**YOUR INSTRUCTIONS:**
Please rewrite the text lines from all the records below as a single numbered list, skipping any blank lines and leaving out the pictures.

[Text data extracted from pages]

================

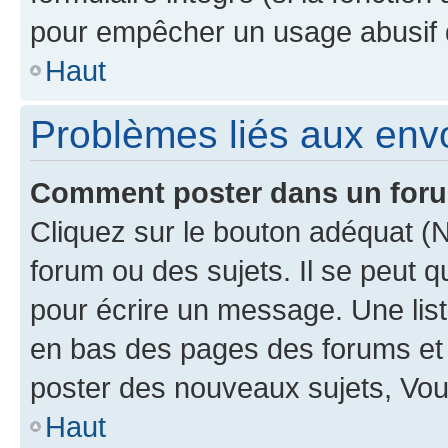
pour empêcher un usage abusif de 
Haut
Problèmes liés aux en
Comment poster dans un for
Cliquez sur le bouton adéquat 
forum ou des sujets. Il se peut 
pour écrire un message. Une list
en bas des pages des forums et
poster des nouveaux sujets, Vo
Haut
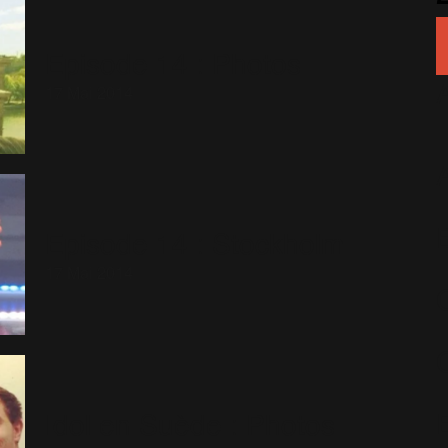
Episode 14 : Photos
17 Mai 2014
Episode 14 : Stockholm
17 Mai 2014
Idol en Suède : Photos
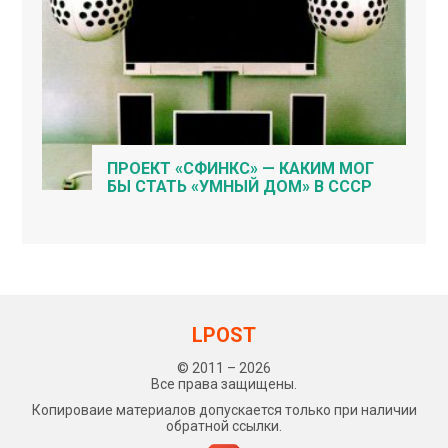
ПРОЕКТ «СФИНКС» — КАКИМ МОГ
БЫ СТАТЬ «УМНЫЙ ДОМ» В СССР
LPOST
© 2011 – 2026
Все права защищены.
Копироваие материалов допускается только при наличии
обратной ссылки.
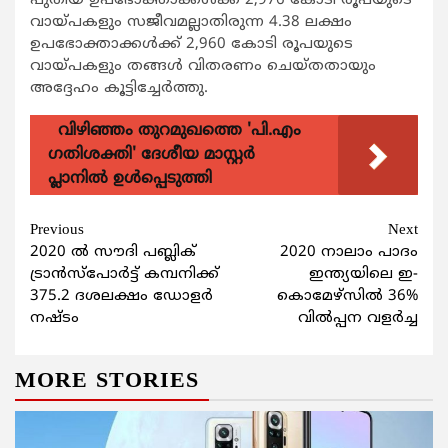
പുതിയ ഉപഭോക്താക്കള്‍ക്ക് 2,976 കോടി രൂപയുടെ
വായ്പകളും സജീവമല്ലാതിരുന്ന 4.38 ലക്ഷം
ഉപഭോക്താക്കള്‍ക്ക് 2,960 കോടി രൂപയുടെ
വായ്പകളും തങ്ങള്‍ വിതരണം ചെയ്തതായും
അദ്ദേഹം കൂട്ടിച്ചേര്‍ത്തു.
വിഴിഞ്ഞം തുറമുഖത്തെ 'പി.എം
ഗതിശക്തി' ദേശീയ മാസ്റ്റർ
പ്ലാനിൽ ഉൾപ്പെടുത്തി
Continue
Previous
Next
2020 ല്‍ സൗദി പബ്ലിക്
2020 നാലാം പാദം
Reading
ട്രാന്‍സ്‌പോര്‍ട്ട് കമ്പനിക്ക്
ഇന്ത്യയിലെ ഇ-
375.2 ദശലക്ഷം ഡോളര്‍
കൊമേഴ്സില്‍ 36%
നഷ്ടം
വില്‍പ്പന വളര്‍ച്ച
MORE STORIES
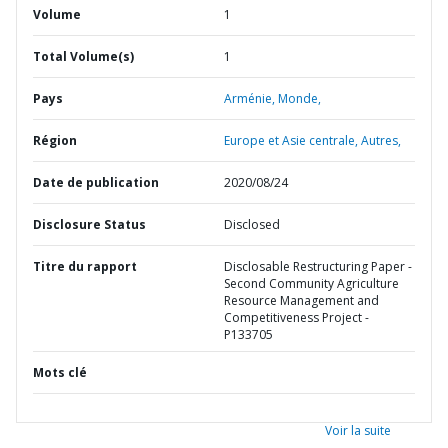
Volume
1
Total Volume(s)
1
Pays
Arménie,
Monde,
Région
Europe et Asie centrale,
Autres,
Date de publication
2020/08/24
Disclosure Status
Disclosed
Titre du rapport
Disclosable Restructuring Paper -
Second Community Agriculture
Resource Management and
Competitiveness Project -
P133705
Mots clé
Voir la suite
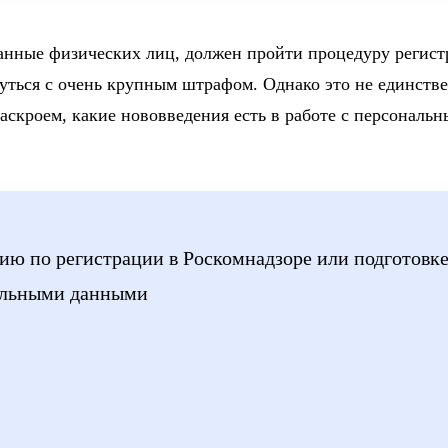
нные физических лиц, должен пройти процедуру регист
уться с очень крупным штрафом. Однако это не единств
аскроем, какие нововведения есть в работе с персональ
ию по регистрации в Роскомнадзоре или подготовк
нальными данными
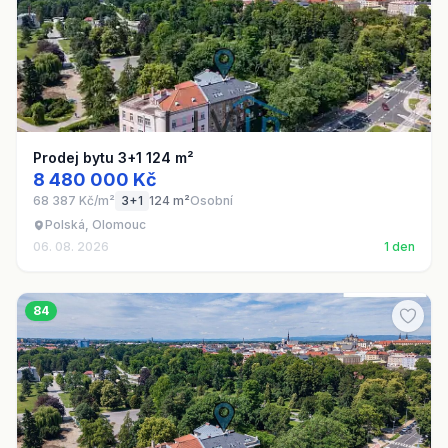
Prodej bytu 3+1 124 m²
8 480 000 Kč
68 387 Kč/m²
3+1
124 m²
Osobní
Polská, Olomouc
06. 08. 2026
1 den
84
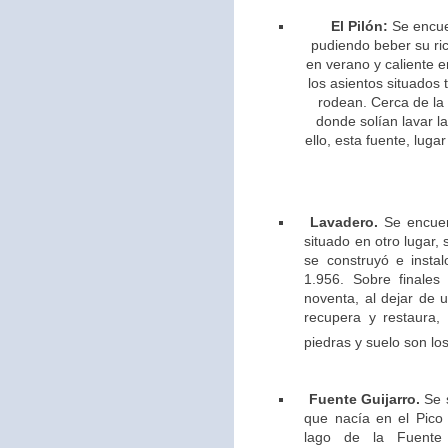
El Pilón:
Se encue
pudiendo beber su ric
en verano y caliente e
los asientos situados 
rodean. Cerca de la
donde solían lavar l
ello,
esta fuente, lugar
Lavadero.
Se encuen
situado en otro lugar,
se construyó e insta
1.956. Sobre finales
noventa, al dejar de u
recupera y restaura,
piedras y suelo son los
Fuente Guijarro.
Se s
que nacía en el Pico 
lago de la Fuente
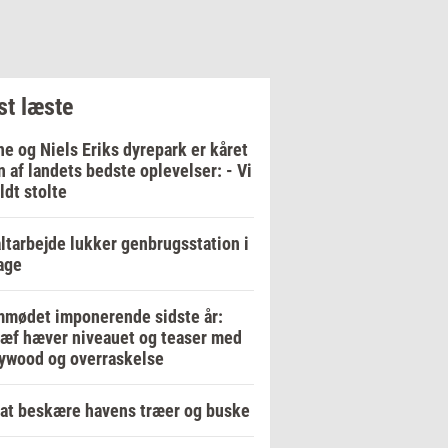
t læste
e og Niels Eriks dyrepark er kåret
en af landets bedste oplevelser: - Vi
ildt stolte
ltarbejde lukker genbrugsstation i
age
mødet imponerende sidste år:
ræf hæver niveauet og teaser med
ywood og overraskelse
at beskære havens træer og buske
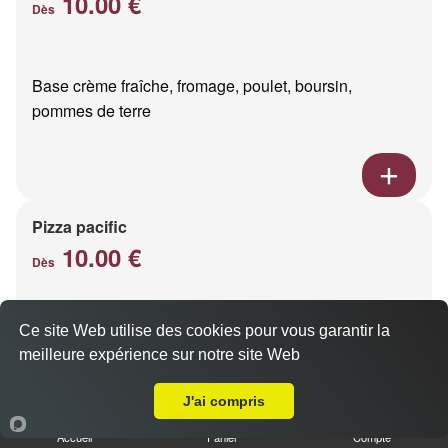
10.00 €
Dès
Base crème fraîche, fromage, poulet, boursin,
pommes de terre
Pizza pacific
10.00 €
Dès
Ce site Web utilise des cookies pour vous garantir la
Base crème fraîche, fromage, saumon fumé
meilleure expérience sur notre site Web
A Emporter sur Courcy
J'ai compris
Accueil
Panier
Compte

================

**ANSWER SECTION:**
1. pour empêcher un usage abusif de 
2. Haut
3. Problèmes liés aux en
4. Comment poster dans un for
5. Cliquez sur le bouton adéquat 
6. forum ou des sujets. Il se peut 
7. pour écrire un message. Une list
8. en bas des pages des forums et
9. poster des nouveaux sujets, Vo
10. Haut
11. Episode 14 : Photos
12. 17 Mai 2014
13. Episode 14 : Stockholm
14. 17 Mai 2014
15. Idol en Suède : Photos
16. ПРОЕКТ «СФИНКС» — КАКИМ МОГ
17. БЫ СТАТЬ «УМНЫЙ ДОМ» В СССР
18. LPOST
19. © 2011 – 2026
20. Все права защищены.
21. Копироваие материалов допускается только при наличии
22. обратной ссылки.
23. പുതിയ ഉപഭോക്താക്കള്‍ക്ക് 2,976 കോടി രൂപയുടെ
24. വായ്പകളും സജീവമല്ലാതിരുന്ന 4.38 ലക്ഷം
25. ഉപഭോക്താക്കള്‍ക്ക് 2,960 കോടി രൂപയുടെ
26. വായ്പകളും തങ്ങള്‍ വിതരണം ചെയ്തതായും
27. അദ്ദേഹം കൂട്ടിച്ചേര്‍ത്തു.
28. വിഴിഞ്ഞം തുറമുഖത്തെ 'പി.എം
29. ഗതിശക്തി' ദേശീയ മാസ്റ്റർ
30. പ്ലാനിൽ ഉൾപ്പെടുത്തി
31. Continue
32. Previous
33. Next
34. 2020 ല്‍ സൗദി പബ്ലിക്
35. 2020 നാലാം പാദം
36. Reading
37. ട്രാന്‍സ്‌പോര്‍ട്ട് കമ്പനിക്ക്
38. ഇന്ത്യയിലെ ഇ-
39. 375.2 ദശലക്ഷം ഡോളര്‍
40. കൊമേഴ്സില്‍ 36%
41. നഷ്ടം
42. വില്‍പ്പന വളര്‍ച്ച
43. MORE STORIES
44. Volume
45. 1
46. Total Volume(s)
47. 1
48. Pays
49. Arménie,
50. Monde,
51. Région
52. Europe et Asie centrale,
53. Autres,
54. Date de publication
55. 2020/08/24
56. Disclosure Status
57. Disclosed
58. Titre du rapport
59. Disclosable Restructuring Paper -
60. Second Community Agriculture
61. Resource Management and
62. Competitiveness Project -
63. P133705
64. Mots clé
65. Voir la suite
66. нные физических лиц, должен пройти процедуру регист
67. уться с очень крупным штрафом. Однако это не единств
68. аскроем, какие нововведения есть в работе с персональ
69. ию по регистрации в Роскомнадзоре или подготовк
70. нальными данными
71. Prodej bytu 3+1 124 m²
72. 8 480 000 Kč
73. 68 387 Kč/m²
74. 3+1
75. 124 m²
76. Osobní
77. Polská, Olomouc
78. 06. 08. 2026
79. 1 den
80. 84
81. El Pilón:
82. Se encue
83. pudiendo beber su ric
84. en verano y caliente e
85. los asientos situados 
86. rodean. Cerca de la
87. donde solían lavar l
88. ello,
89. esta fuente, lugar
90. Lavadero.
91. Se encuen
92. situado en otro lugar,
93. se construyó e insta
94. 1.956. Sobre finales
95. noventa, al dejar de u
96. recupera y restaura,
97. piedras y suelo son los
98. Fuente Guijarro.
99. Se s
100. que nacía en el Pico 
101. lago de la Fuente
102. t læste
103. e og Niels Eriks dyrepark er kåret
104. en af landets bedste oplevelser: - Vi
105. ildt stolte
106. ltarbejde lukker genbrugsstation i
107. age
108. mødet imponerende sidste år:
109. ræf hæver niveauet og teaser med
110. ywood og overraskelse
111. at beskære havens træer og buske
112. 10.00 €
113. Dès
114. Base crème fraîche, fromage, poulet, boursin,
115. pommes de terre
116. Pizza pacific
117. 10.00 €
118. Dès
119. Ce site Web utilise des cookies pour vous garantir la
120. Base crème fraîche, fromage, saumon fumé
121. meilleure expérience sur notre site Web
122. A Emporter sur Courcy
123. J'ai compris
124. Accueil
125. Panier
126. Compte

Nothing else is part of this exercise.